Endothermic pipe, 24... Outlet pipe, 25... Coating. Figure 3 (A) Figure 3 (B) Drill 4 Figure 5 Bacteria Figure 6 Procedural Amendment (Voluntary) February 10, 1982 Commissioner of the Patent Office Kazuo Wakasugi 1, Indication of Case Patent Application 1982 No. 220235 2, Title of the invention Combined power generation system that makes full use of ocean temperature difference and solar heat 3, Person making the amendment Relationship to the case Applicant name Mitsubishi Heavy Industries, Ltd. 4, Successor agent 5, Date of amendment order Showa year, month Day 7: Contents of amendment (A) The description will be amended as follows. (1) The scope of patent claims will be amended as shown in the attached sheet. (2+ On page 3, lines 5-6, ``Rankine cycle'' is corrected to ``Rankine cycle''.) (3) On page 4, line 3, ``From unit seawater volume'' is changed to
"From the unit seawater volume," and the 12th line reads "30 to 100K.
WJ is corrected to ``300,000 to 1 million KWJ.'' (4) Page 7, lines 16-17, ``Solar heat... may be used.'' A heat storage device may be provided downstream of the heat device (20). ” I am corrected. (5) On page 8, line 2, "sandy beach" is corrected to "sandy beach, etc." CB) Add the code 24 and its leader line in red on the attached copy on page 4 of the drawing.
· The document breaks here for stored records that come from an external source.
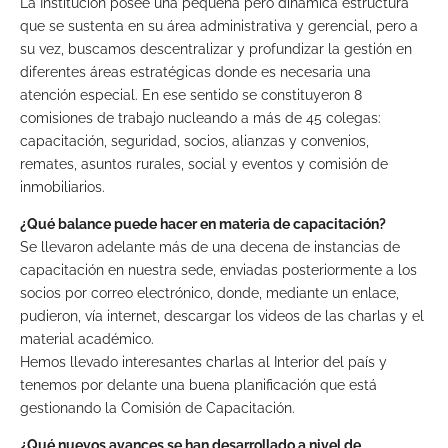
La Institución posee una pequeña pero dinámica estructura
que se sustenta en su área administrativa y gerencial, pero a
su vez, buscamos descentralizar y profundizar la gestión en
diferentes áreas estratégicas donde es necesaria una
atención especial. En ese sentido se constituyeron 8
comisiones de trabajo nucleando a más de 45 colegas:
capacitación, seguridad, socios, alianzas y convenios,
remates, asuntos rurales, social y eventos y comisión de
inmobiliarios.
¿Qué balance puede hacer en materia de capacitación?
Se llevaron adelante más de una decena de instancias de
capacitación en nuestra sede, enviadas posteriormente a los
socios por correo electrónico, donde, mediante un enlace,
pudieron, vía internet, descargar los videos de las charlas y el
material académico.
Hemos llevado interesantes charlas al Interior del país y
tenemos por delante una buena planificación que está
gestionando la Comisión de Capacitación.
¿Qué nuevos avances se han desarrollado a nivel de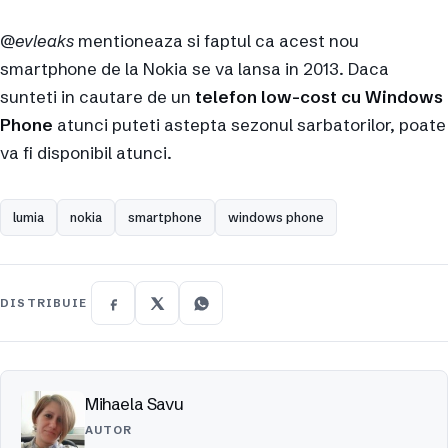
@
evleaks
mentioneaza si faptul ca acest nou
smartphone de la Nokia se va lansa in 2013. Daca
sunteti in cautare de un
telefon low-cost cu Windows
Phone
atunci puteti astepta sezonul sarbatorilor, poate
va fi disponibil atunci.
lumia
nokia
smartphone
windows phone
DISTRIBUIE
Mihaela Savu
AUTOR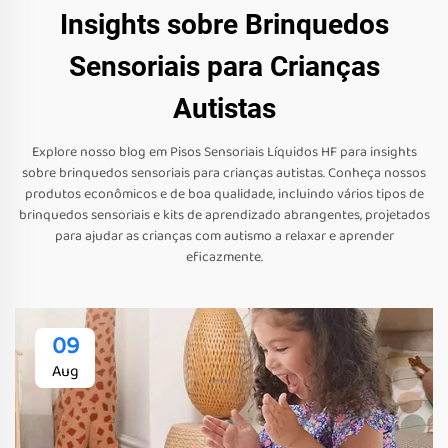
Insights sobre Brinquedos
Sensoriais para Crianças
Autistas
Explore nosso blog em Pisos Sensoriais Líquidos HF para insights
sobre brinquedos sensoriais para crianças autistas. Conheça nossos
produtos econômicos e de boa qualidade, incluindo vários tipos de
brinquedos sensoriais e kits de aprendizado abrangentes, projetados
para ajudar as crianças com autismo a relaxar e aprender
eficazmente.
09
Aug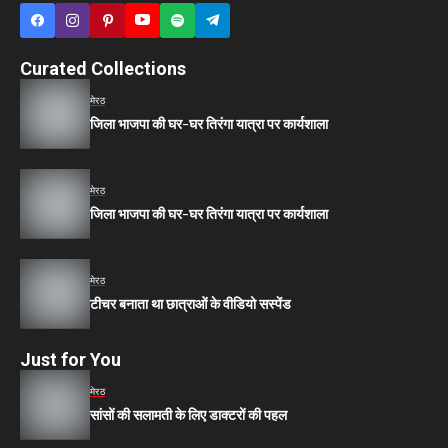
Curated Collections
मेरठ
जिला भाजपा की घर-घर तिरंगा यात्रा पर कार्यशाला
मेरठ
जिला भाजपा की घर-घर तिरंगा यात्रा पर कार्यशाला
मेरठ
टीचर बनाता था छात्राओं के वीडियो सस्पेंड
Just for You
मेरठ
सांसों की सलामती के लिए डाक्टरों की पहल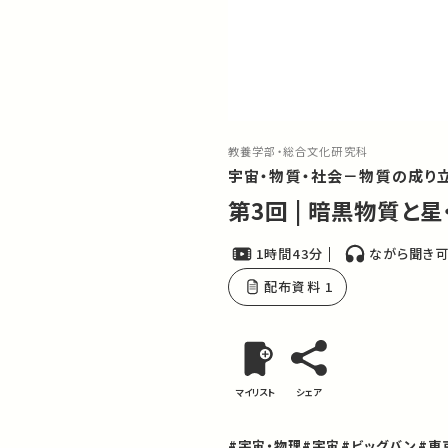
教養学部・総合文化研究科
宇宙・物質・社会－物質の成り
第3回 | 暗黒物質
1時間43分
ながら聞き
配布資料 1
マイリスト
シェア
#宇宙・物理
#宇宙
#ビッグバン
#東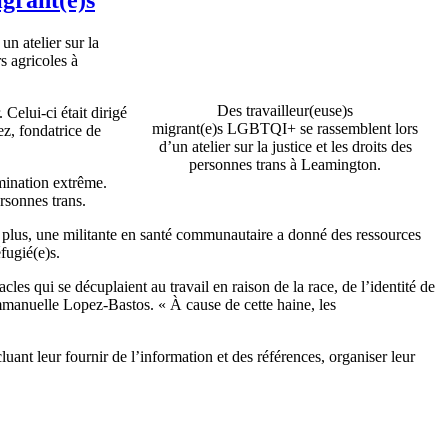
un atelier sur la
s agricoles à
Des travailleur(euse)s
Celui-ci était dirigé
migrant(e)s LGBTQI+ se rassemblent lors
z, fondatrice de
d’un atelier sur la justice et les droits des
personnes trans à Leamington.
imination extrême.
rsonnes trans.
 De plus, une militante en santé communautaire a donné des ressources
fugié(e)s.
les qui se décuplaient au travail en raison de la race, de l’identité de
Emmanuelle Lopez-Bastos. « À cause de cette haine, les
nt leur fournir de l’information et des références, organiser leur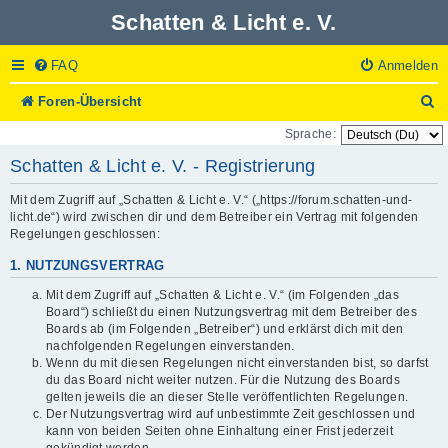
Schatten & Licht e. V.
FAQ
Anmelden
S
Foren-Übersicht
u
Sprache:
c
h
Schatten & Licht e. V. - Registrierung
e
Mit dem Zugriff auf „Schatten & Licht e. V.“ („https://forum.schatten-und-
licht.de“) wird zwischen dir und dem Betreiber ein Vertrag mit folgenden
Regelungen geschlossen:
1. NUTZUNGSVERTRAG
Mit dem Zugriff auf „Schatten & Licht e. V.“ (im Folgenden „das
Board“) schließt du einen Nutzungsvertrag mit dem Betreiber des
Boards ab (im Folgenden „Betreiber“) und erklärst dich mit den
nachfolgenden Regelungen einverstanden.
Wenn du mit diesen Regelungen nicht einverstanden bist, so darfst
du das Board nicht weiter nutzen. Für die Nutzung des Boards
gelten jeweils die an dieser Stelle veröffentlichten Regelungen.
Der Nutzungsvertrag wird auf unbestimmte Zeit geschlossen und
kann von beiden Seiten ohne Einhaltung einer Frist jederzeit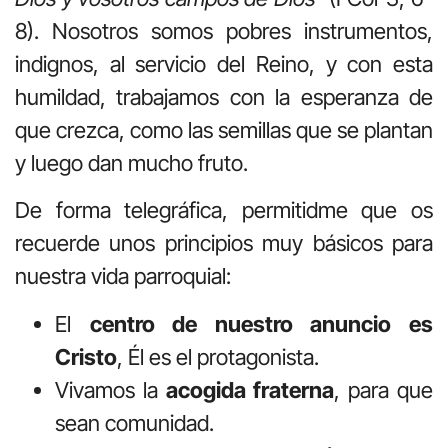
8). Nosotros somos pobres instrumentos,
indignos, al servicio del Reino, y con esta
humildad, trabajamos con la esperanza de
que crezca, como las semillas que se plantan
y luego dan mucho fruto.
De forma telegráfica, permitidme que os
recuerde unos principios muy básicos para
nuestra vida parroquial:
El
centro de nuestro anuncio es
Cristo
, Él es el protagonista.
Vivamos la
acogida fraterna
, para que
sean comunidad.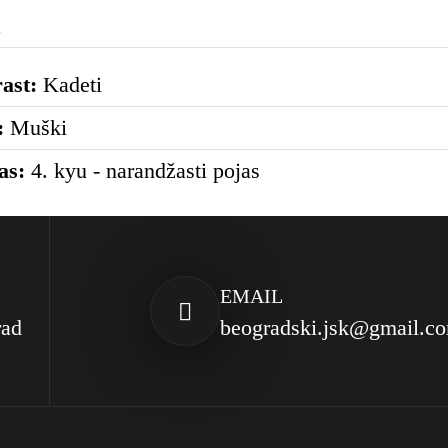
a
ast:
Kadeti
:
Muški
as:
4. kyu - narandžasti pojas
EMAIL
rad
beogradski.jsk@gmail.c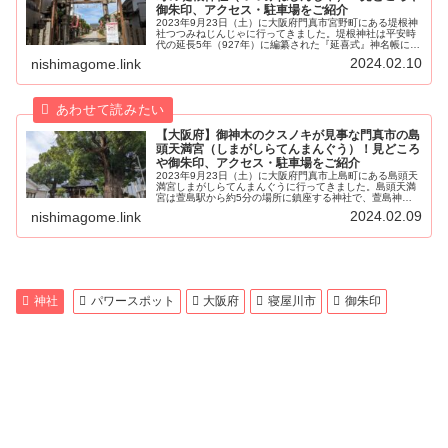
御朱印、アクセス・駐車場をご紹介
2023年9月23日（土）に大阪府門真市宮野町にある堤根神
社つつみねじんじゃに行ってきました。堤根神社は平安時
代の延長5年（927年）に編纂された『延喜式』神名帳にも
記載が見られる門真市で最古の神社です。今回、実際に堤
2024.02.10
nishimagome.link
根神社に参拝してきまし...
【大阪府】御神木のクスノキが見事な門真市の島
頭天満宮（しまがしらてんまんぐう）！見どころ
や御朱印、アクセス・駐車場をご紹介
2023年9月23日（土）に大阪府門真市上島町にある島頭天
満宮しまがしらてんまんぐうに行ってきました。島頭天満
宮は萱島駅から約5分の場所に鎮座する神社で、萱島神社
と同じく見事な大クスノキがあります。今回、実際に島頭
2024.02.09
nishimagome.link
天満宮に参拝してきましたの...
神社
パワースポット
大阪府
寝屋川市
御朱印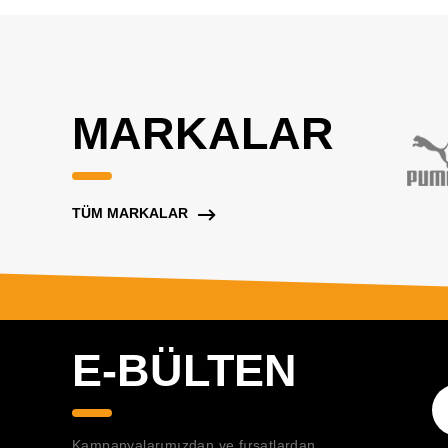
MARKALAR
TÜM MARKALAR
E-BÜLTEN
Kampanyalarımızdan ve fırsatlardan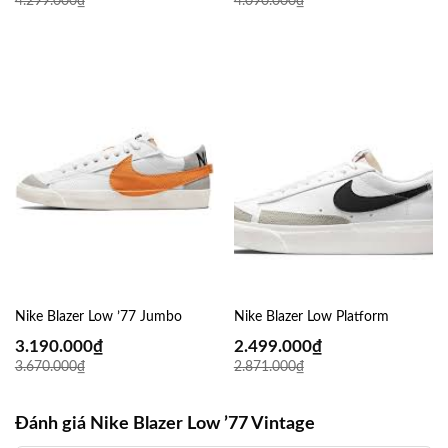
4.299.000
₫
4.090.000
₫
Nike Blazer Low ’77 Jumbo
Nike Blazer Low Platform
3.190.000
₫
2.499.000
₫
3.670.000
₫
2.871.000
₫
Đánh giá Nike Blazer Low ’77 Vintage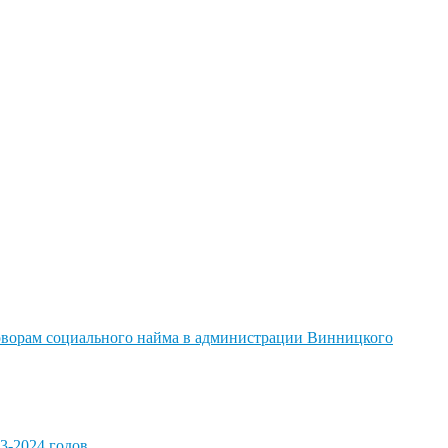
говорам социального найма в администрации Винницкого
3-2024 годов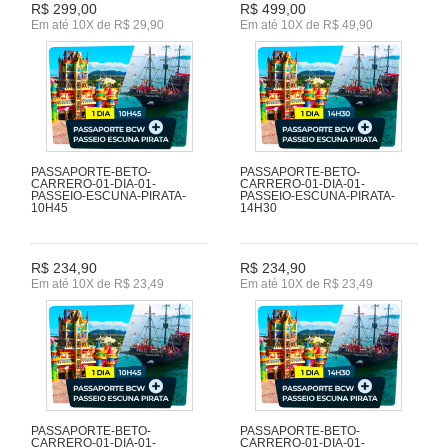
R$ 299,00
R$ 499,00
Em até 10X de R$ 29,90
Em até 10X de R$ 49,90
PASSAPORTE-BETO-
PASSAPORTE-BETO-
CARRERO-01-DIA-01-
CARRERO-01-DIA-01-
PASSEIO-ESCUNA-PIRATA-
PASSEIO-ESCUNA-PIRATA-
10H45
14H30
R$ 234,90
R$ 234,90
Em até 10X de R$ 23,49
Em até 10X de R$ 23,49
PASSAPORTE-BETO-
PASSAPORTE-BETO-
CARRERO-01-DIA-01-
CARRERO-01-DIA-01-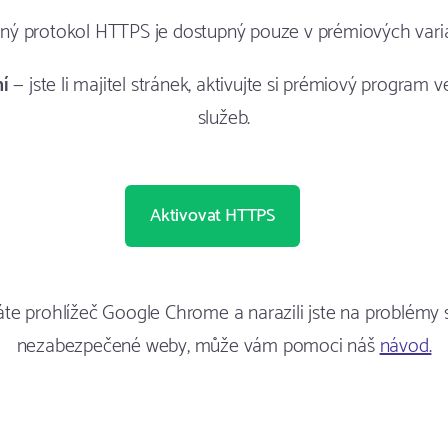
aný protokol HTTPS je dostupný pouze v prémiových vari
ní
— jste li majitel stránek, aktivujte si prémiový program v
služeb.
Aktivovat HTTPS
te prohlížeč Google Chrome a narazili jste na problémy 
nezabezpečené weby, může vám pomoci náš
návod.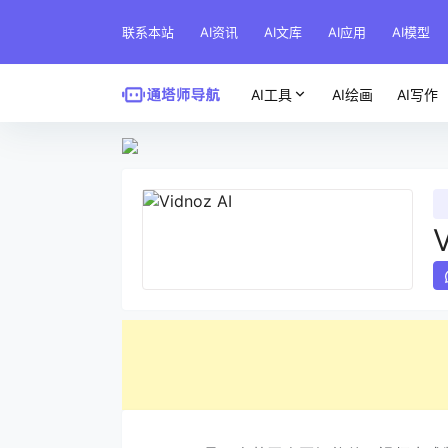
联系本站
AI资讯
AI文库
AI应用
AI模型
AI工具
AI绘画
AI写作
V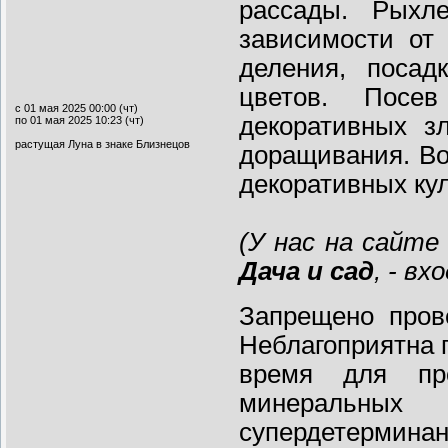
рассады. Рыхл
зависимости от
деления, посад
цветов. Посе
с 01 мая 2025 00:00 (чт)
декоративных з
по 01 мая 2025 10:23 (чт)
растущая Луна в знаке Близнецов
доращивания. В
декоративных кул
(
У нас на сайте
Дача и сад
, - вх
Запрещено пров
Неблагоприятна 
время для про
минеральных
супердетерминан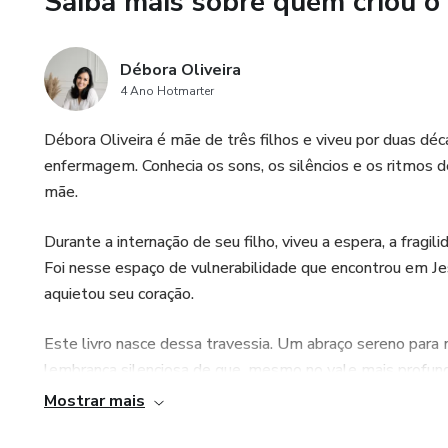
Saiba mais sobre quem criou o
Débora Oliveira
4 Ano Hotmarter
Débora Oliveira é mãe de três filhos e viveu por duas déc
enfermagem. Conhecia os sons, os silêncios e os ritmos d
mãe.
Durante a internação de seu filho, viveu a espera, a fragi
Foi nesse espaço de vulnerabilidade que encontrou em Je
aquietou seu coração.
Este livro nasce dessa travessia. Um abraço sereno para
lembrança silenciosa de que, mesmo no vale mais profun
Mostrar mais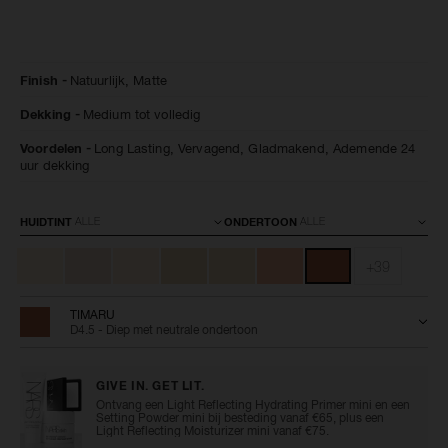
Details
/nl/natural-
Artikelnummer:
Finish
Natuurlijk,
Matte
matte-
0194251160047
longwear-
Dekking
Medium tot volledig
foundation/0194251160047.html
Voordelen
Long Lasting,
Vervagend,
Gladmakend,
Ademende 24
uur dekking
Variaties
HUIDTINT
ONDERTOON
+39
TIMARU
D4.5 - Diep met neutrale ondertoon
GIVE IN. GET LIT.
Ontvang een Light Reflecting Hydrating Primer mini en een
Setting Powder mini bij besteding vanaf €65, plus een
Light Reflecting Moisturizer mini vanaf €75.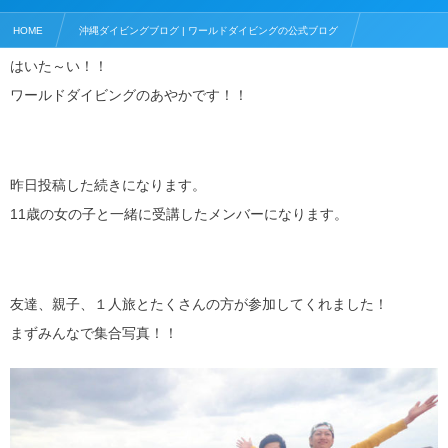
HOME
沖縄ダイビングブログ | ワールドダイビングの公式ブログ
はいた～い！！
ダイビングライセンス
老若男女！みんなが楽しめるライセンス講習！
ワールドダイビングのあやかです！！
昨日投稿した続きになります。
11歳の女の子と一緒に受講したメンバーになります。
友達、親子、１人旅とたくさんの方が参加してくれました！
まずみんなで集合写真！！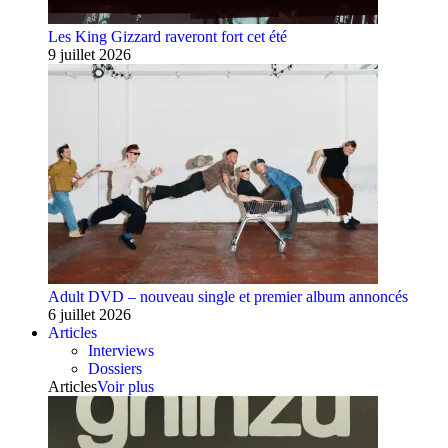
Les King Gizzard raveront fort cet été
9 juillet 2026
Adult DVD – nouveau single et premier album annoncés
6 juillet 2026
Articles
Interviews
Dossiers
Articles
Voir plus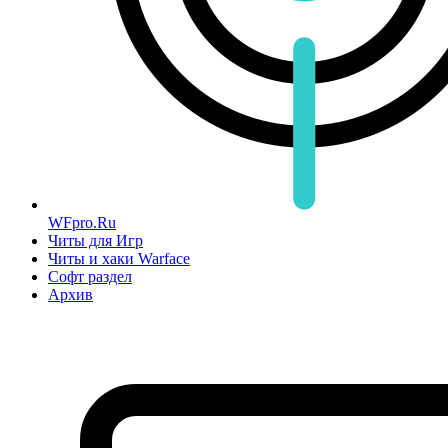
WFpro.Ru
Читы для Игр
Читы и хаки Warface
Софт раздел
Архив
Claims. 'For light - diagram

Claims (4)

[Claims] (1) A pump that pumps up surface warm seawater, a solar heat collector that absorbs solar heat into the pumped warm seawater and turns it into relatively high-temperature seawater, and is operated by the relatively high-temperature seawater obtained by the collector. It is characterized by comprising an evaporator that evaporates a medium, a condenser that condenses the working medium using taken deep cold sea water, and a turbine that is operated by the working medium that circulates between the evaporator and the condenser. A combined power generation device that uses ocean temperature difference and solar heat. (2) The combined power generation system utilizing ocean temperature difference and solar heat according to claim 1, wherein the solar heat collector is installed using a sandy beach or the like on land. (3) The ocean temperature difference according to claim 2, wherein the solar heat collector is made of heat absorbing tubes arranged on the surface of a sandy beach or concrete, and heats seawater by radiant heat; Solar thermal combined power generation device. (4) The ocean temperature difference according to claim 2, wherein the solar heat collector is made of a heat absorbing tube buried in water-containing sand or water, and the top of the heat absorbing tube is covered. and solar thermal combined cycle power generation equipment.